Volume 1, #49 August 19, 1997 POLITICS WITH BITE! CONTACT HELP previous BACK ISSUES next
A FORUM FOR ANTI-AUTHORITARIAN POLITICAL OPINION, RESEARCH AND HUMOR

Invisible Victories



One of the more insidious forms of media bias--especially important in local media, where we supposedly learn what's happening in our own community--is the reluctance to run political stories or perspectives that we can relate to our own experience. Hence, we get UPS strike stories about inconvenienced business owners, not people struggling to live on one (or more) part-time jobs. We get our daily barrage of puff pieces on Bill Gates or Phil Condit. And we learn, through omission, that individuals like us never make a difference in the political process.

In the last month--while Microsoft bit into Apple, Boeing swallowed McDonnell Douglas, and both stories digested local media whole--two long- running struggles to obtain community projects for communities of color triumphed. And were completely ignored by media. Most of us never heard a word about it.

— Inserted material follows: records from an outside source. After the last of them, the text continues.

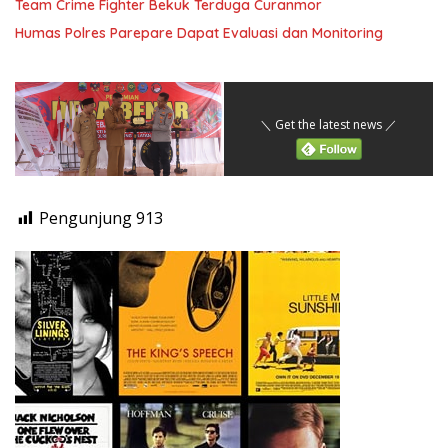
Team Crime Fighter Bekuk Terduga Curanmor
Humas Polres Parepare Dapat Evaluasi dan Monitoring
＼ Get the latest news ／
Pengunjung
913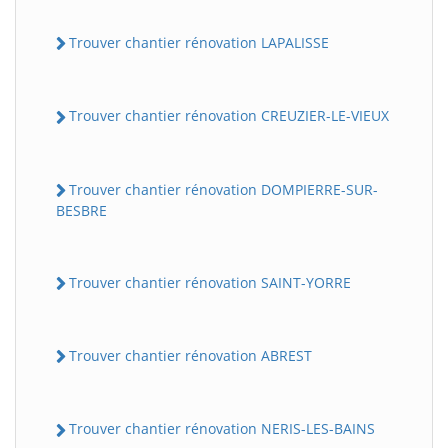
Trouver chantier rénovation LAPALISSE
Trouver chantier rénovation CREUZIER-LE-VIEUX
Trouver chantier rénovation DOMPIERRE-SUR-
BESBRE
Trouver chantier rénovation SAINT-YORRE
Trouver chantier rénovation ABREST
Trouver chantier rénovation NERIS-LES-BAINS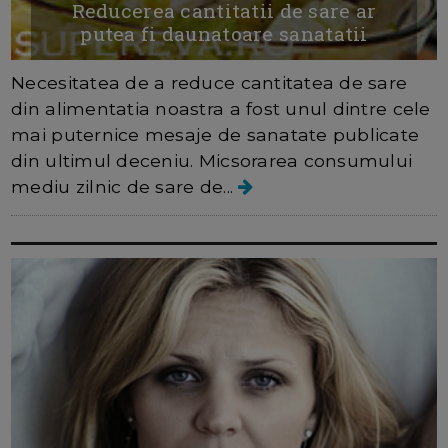
Reducerea cantitatii de sare ar
putea fi daunatoare sanatatii
Necesitatea de a reduce cantitatea de sare
din alimentatia noastra a fost unul dintre cele
mai puternice mesaje de sanatate publicate
din ultimul deceniu. Micsorarea consumului
mediu zilnic de sare de...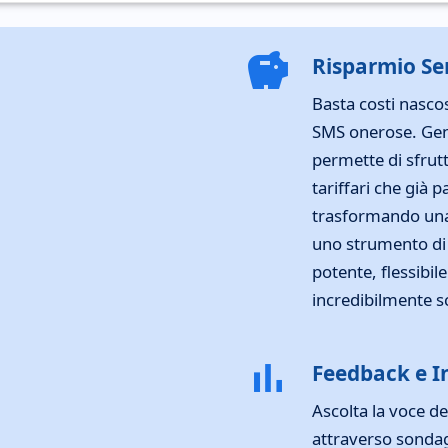
savings
Risparmio S
Basta costi nascos
SMS onerose. Gen
permette di sfrutt
tariffari che già p
trasformando una 
uno strumento di
potente, flessibile
incredibilmente sc
bar_chart
Feedback e I
Ascolta la voce de
attraverso sondagg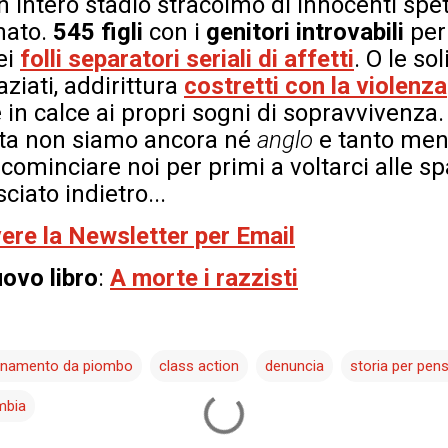
 intero stadio stracolmo di innocenti spet
nato.
545 figli
con i
genitori introvabili
per
ei
folli separatori seriali di affetti
. O le so
aziati, addirittura
costretti con la violenza
e in calce ai propri sogni di sopravvivenza.
rta non siamo ancora né
anglo
e tanto me
ominciare noi per primi a voltarci alle sp
iato indietro...
evere la Newsletter per Email
uovo libro
:
A morte i razzisti
enamento da piombo
class action
denuncia
storia per pen
mbia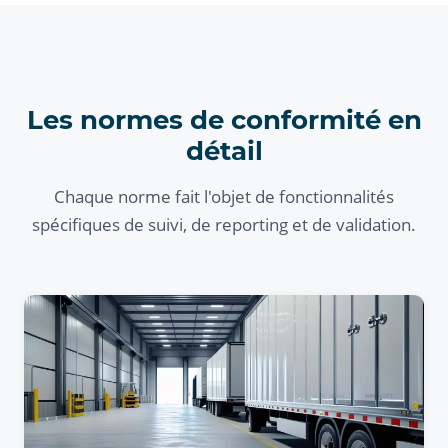
Les normes de conformité en
détail
Chaque norme fait l'objet de fonctionnalités
spécifiques de suivi, de reporting et de validation.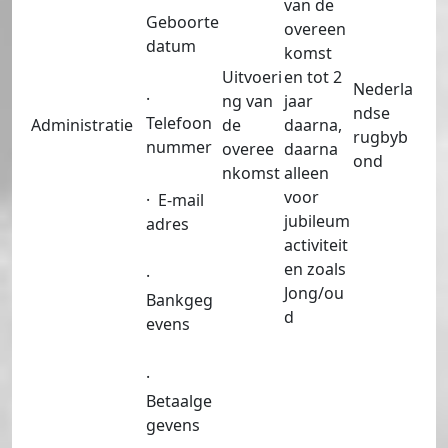
van de
Geboorte
overeen
datum
komst
Uitvoeri
en tot 2
Nederla
·
ng van
jaar
ndse
Telefoon
Administratie
de
daarna,
rugbyb
nummer
overee
daarna
ond
nkomst
alleen
voor
· E-mail
jubileum
adres
activiteit
en zoals
·
Jong/ou
Bankgeg
d
evens
·
Betaalge
gevens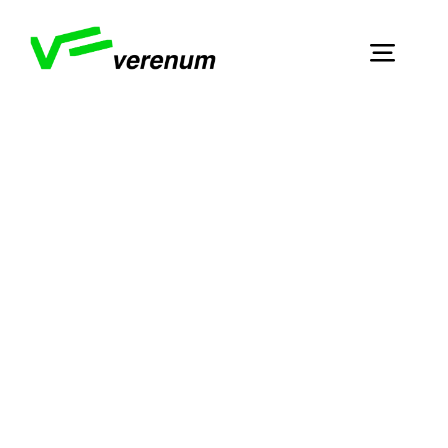
Skip
to
Toggl
content
Navig
Home
Dienstleistungen
Über Verenum
Publikationen
Kontakt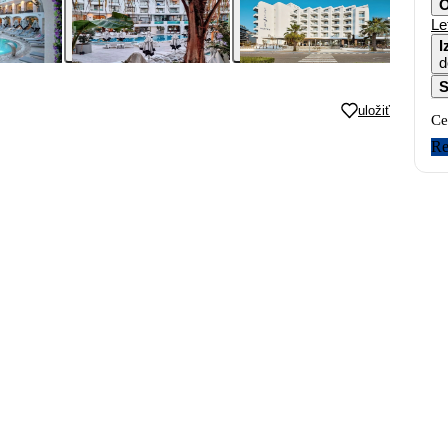
O
Le
I
d
S
uložiť
Ce
Re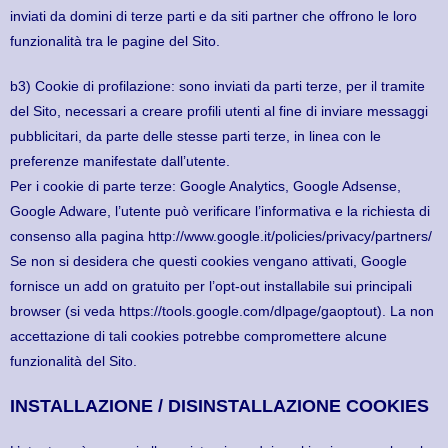
inviati da domini di terze parti e da siti partner che offrono le loro
funzionalità tra le pagine del Sito.
b3) Cookie di profilazione: sono inviati da parti terze, per il tramite
del Sito, necessari a creare profili utenti al fine di inviare messaggi
pubblicitari, da parte delle stesse parti terze, in linea con le
preferenze manifestate dall’utente.
Per i cookie di parte terze: Google Analytics, Google Adsense,
Google Adware, l’utente può verificare l’informativa e la richiesta di
consenso alla pagina http://www.google.it/policies/privacy/partners/
Se non si desidera che questi cookies vengano attivati, Google
fornisce un add on gratuito per l’opt-out installabile sui principali
browser (si veda https://tools.google.com/dlpage/gaoptout). La non
accettazione di tali cookies potrebbe compromettere alcune
funzionalità del Sito.
INSTALLAZIONE / DISINSTALLAZIONE COOKIES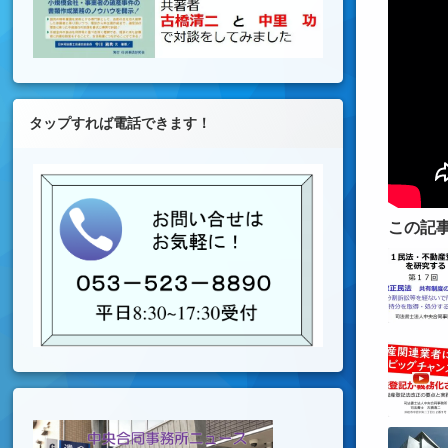
タップすれば電話できます！
この記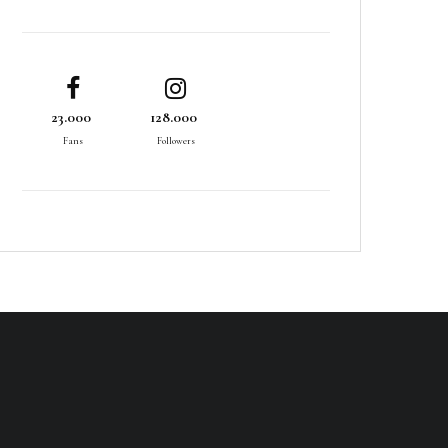
23.000
128.000
Fans
Followers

On July 23, the Seattle School Board voted to sell Colman School to become the future site of the African-American Heritage Museum. A group of activists took over the school site 12 years ago, and occupied it for eight years. The vote represented a culmination of that direct action and the activists' demands. And just last week--on the 25th anniversary of its founding through another community activist occupation--El Centro de la Raza learned that the School Board would sell the old Beacon Hill School to it.

The activists who've struggled for years to get these resources in place deserve congratulations and our thanks. So does the Seattle School Board, for selling the properties to deserving recipients rather than the usual We're A Non-Profit So We Can Apply For Grants To Perpetuate Ourselves crowd. But many in Seattle could have learned, and taken power from, this story of community determination. Maybe that's why our daily papers, TV, and radio all ignored the story.